─── THE RECORDS
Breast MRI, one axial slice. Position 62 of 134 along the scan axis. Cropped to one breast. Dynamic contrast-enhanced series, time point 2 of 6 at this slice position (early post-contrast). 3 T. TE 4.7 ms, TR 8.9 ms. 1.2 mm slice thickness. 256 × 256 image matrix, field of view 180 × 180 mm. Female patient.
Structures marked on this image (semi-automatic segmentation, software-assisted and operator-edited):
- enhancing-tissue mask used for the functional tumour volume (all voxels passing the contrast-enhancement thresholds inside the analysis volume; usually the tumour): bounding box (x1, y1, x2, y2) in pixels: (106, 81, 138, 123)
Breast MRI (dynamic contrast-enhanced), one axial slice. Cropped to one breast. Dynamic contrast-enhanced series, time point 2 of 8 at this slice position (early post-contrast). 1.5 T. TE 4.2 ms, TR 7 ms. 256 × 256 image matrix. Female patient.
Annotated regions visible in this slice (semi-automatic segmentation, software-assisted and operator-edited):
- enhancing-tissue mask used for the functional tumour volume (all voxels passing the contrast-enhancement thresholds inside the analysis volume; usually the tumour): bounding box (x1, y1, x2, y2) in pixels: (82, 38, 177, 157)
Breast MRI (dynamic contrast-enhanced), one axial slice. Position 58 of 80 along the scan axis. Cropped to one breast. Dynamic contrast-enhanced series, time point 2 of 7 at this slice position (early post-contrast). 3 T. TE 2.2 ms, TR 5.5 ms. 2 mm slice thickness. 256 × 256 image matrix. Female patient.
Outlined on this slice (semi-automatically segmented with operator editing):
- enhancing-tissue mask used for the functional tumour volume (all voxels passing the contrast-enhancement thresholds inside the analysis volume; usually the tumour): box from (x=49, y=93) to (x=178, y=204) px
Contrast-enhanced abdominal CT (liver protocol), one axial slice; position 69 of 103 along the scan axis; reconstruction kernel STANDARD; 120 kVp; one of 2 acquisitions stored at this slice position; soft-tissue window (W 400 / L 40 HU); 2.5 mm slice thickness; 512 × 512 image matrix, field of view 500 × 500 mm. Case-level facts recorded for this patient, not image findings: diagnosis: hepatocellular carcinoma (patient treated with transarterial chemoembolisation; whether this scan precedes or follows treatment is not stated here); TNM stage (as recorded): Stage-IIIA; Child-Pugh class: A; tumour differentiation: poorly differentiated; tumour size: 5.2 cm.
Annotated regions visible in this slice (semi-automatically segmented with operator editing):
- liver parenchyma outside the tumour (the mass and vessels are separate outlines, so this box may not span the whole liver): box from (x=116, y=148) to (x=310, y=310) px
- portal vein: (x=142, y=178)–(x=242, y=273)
──────
- **TASK PROMPT**:
Word for word, output the lines of the data from its first line through the line where "Structures marked on" appears, and stop there.

- **WRITTEN REPLY**:
Breast MRI, one axial slice. Position 62 of 134 along the scan axis. Cropped to one breast. Dynamic contrast-enhanced series, time point 2 of 6 at this slice position (early post-contrast). 3 T. TE 4.7 ms, TR 8.9 ms. 1.2 mm slice thickness. 256 × 256 image matrix, field of view 180 × 180 mm. Female patient.
Structures marked on this image (semi-automatic segmentation, software-assisted and operator-edited):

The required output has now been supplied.